Which lines in the records below contain the word "como"? Copy each one out.

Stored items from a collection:
****************
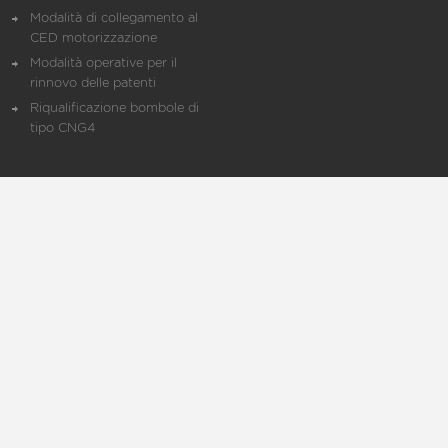
Modalità di collegamento al
CED motorizzazione
Modalità operative per il
rinnovo delle patenti
Riqualificazione bombole di
tipo CNG4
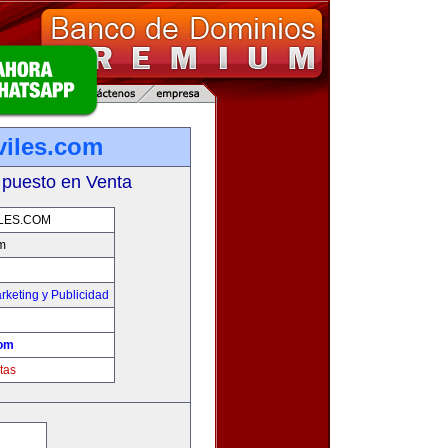
iles.com
 puesto en Venta
LES.COM
m
rketing y Publicidad
com
tas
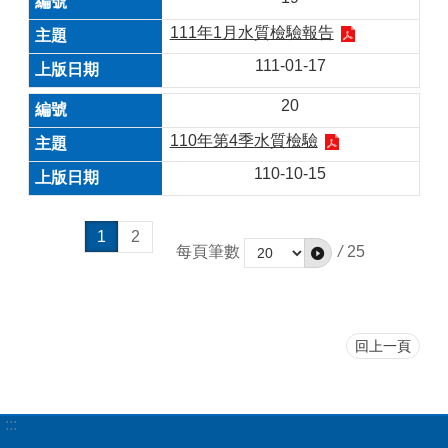
111年1月水質檢驗報告
111-01-17
20
110年第4季水質檢驗
110-10-15
1
2
每頁筆數
/
25
回上一頁
:::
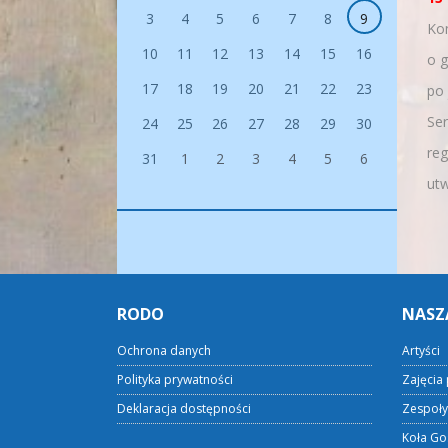
3
4
5
6
7
8
9
Kon
10
11
12
13
14
15
16
o g
17
18
19
20
21
22
23
po 
Se
24
25
26
27
28
29
30
reg
31
1
2
3
4
5
6
ut
RODO
NASZ
Ochrona danych
Artyści
Polityka prywatności
Zajęcia 
Deklaracja dostępności
Zespoły
Koła Go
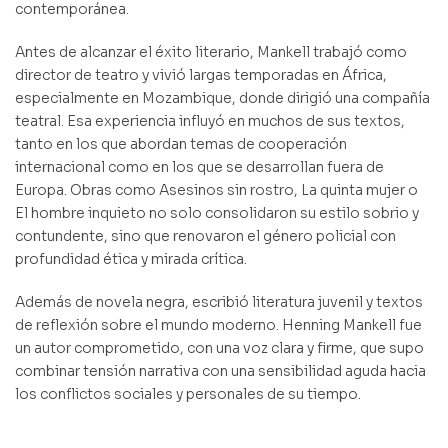
contemporánea.
Antes de alcanzar el éxito literario, Mankell trabajó como
director de teatro y vivió largas temporadas en África,
especialmente en Mozambique, donde dirigió una compañía
teatral. Esa experiencia influyó en muchos de sus textos,
tanto en los que abordan temas de cooperación
internacional como en los que se desarrollan fuera de
Europa. Obras como Asesinos sin rostro, La quinta mujer o
El hombre inquieto no solo consolidaron su estilo sobrio y
contundente, sino que renovaron el género policial con
profundidad ética y mirada crítica.
Además de novela negra, escribió literatura juvenil y textos
de reflexión sobre el mundo moderno. Henning Mankell fue
un autor comprometido, con una voz clara y firme, que supo
combinar tensión narrativa con una sensibilidad aguda hacia
los conflictos sociales y personales de su tiempo.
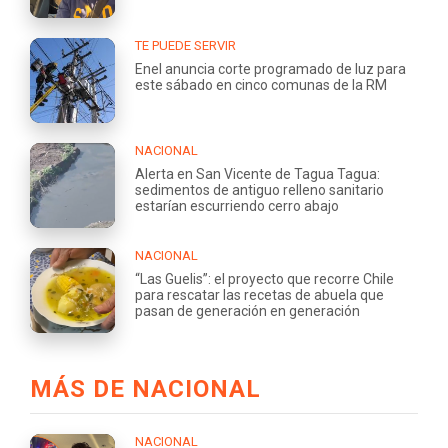
TE PUEDE SERVIR
Enel anuncia corte programado de luz para
este sábado en cinco comunas de la RM
NACIONAL
Alerta en San Vicente de Tagua Tagua:
sedimentos de antiguo relleno sanitario
estarían escurriendo cerro abajo
NACIONAL
“Las Guelis”: el proyecto que recorre Chile
para rescatar las recetas de abuela que
pasan de generación en generación
MÁS DE NACIONAL
NACIONAL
****************
**Exercise response**
Antes de alcanzar el éxito literario, Mankell trabajó como
internacional como en los que se desarrollan fuera de
Europa. Obras como Asesinos sin rostro, La quinta mujer o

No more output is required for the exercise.